» **Listed records**

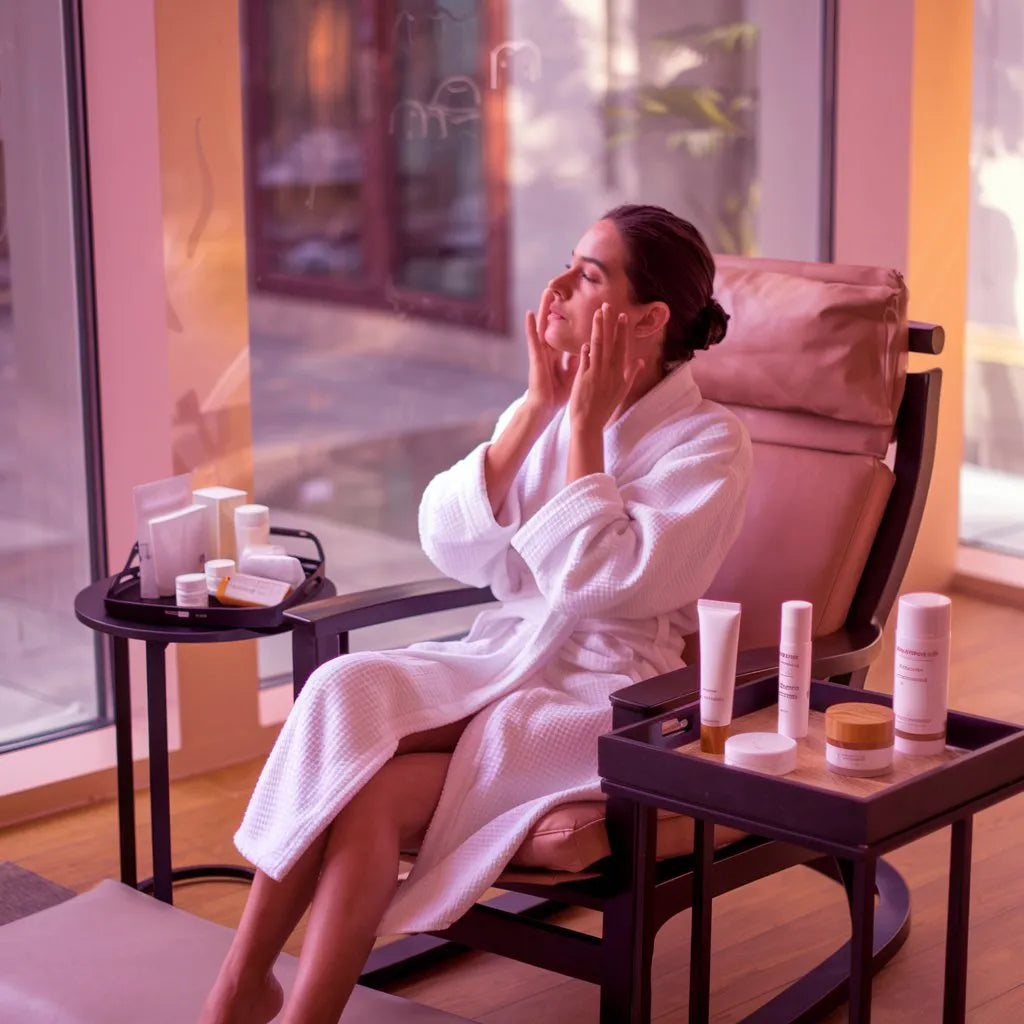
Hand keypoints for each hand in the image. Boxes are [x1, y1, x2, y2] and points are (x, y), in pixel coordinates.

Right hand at [525, 288, 577, 416]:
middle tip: (563, 289)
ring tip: (547, 291)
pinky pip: (533, 339)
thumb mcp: (573, 374)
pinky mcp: (535, 358)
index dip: (573, 319)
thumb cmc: (558, 393)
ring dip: (544, 308)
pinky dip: (531, 326)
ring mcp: (541, 352)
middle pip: (555, 323)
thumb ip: (578, 361)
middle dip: (559, 307)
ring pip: (543, 325)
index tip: (577, 304)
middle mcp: (549, 350)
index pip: (567, 332)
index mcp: (559, 354)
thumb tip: (589, 350)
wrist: (545, 407)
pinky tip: (529, 313)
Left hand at [568, 304, 643, 434]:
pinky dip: (586, 351)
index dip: (622, 331)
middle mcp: (610, 372)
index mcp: (619, 373)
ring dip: (598, 329)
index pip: (621, 347)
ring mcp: (597, 375)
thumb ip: (631, 373)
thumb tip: (640, 360)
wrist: (590, 423)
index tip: (622, 315)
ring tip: (597, 314)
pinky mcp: (584, 379)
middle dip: (610, 323)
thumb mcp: (622, 390)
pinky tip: (586, 341)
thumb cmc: (605, 407)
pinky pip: (585, 361)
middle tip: (608, 305)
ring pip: (598, 347)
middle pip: (610, 343)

» **Work instruction**
The answer is a portion of the data. Write out exactly the line with "pinky tip: (586, 341)" and all lines after it.

» **Answer space**
pinky tip: (586, 341)
thumb cmc: (605, 407)
pinky pip: (585, 361)
middle tip: (608, 305)
ring pip: (598, 347)
middle pip: (610, 343)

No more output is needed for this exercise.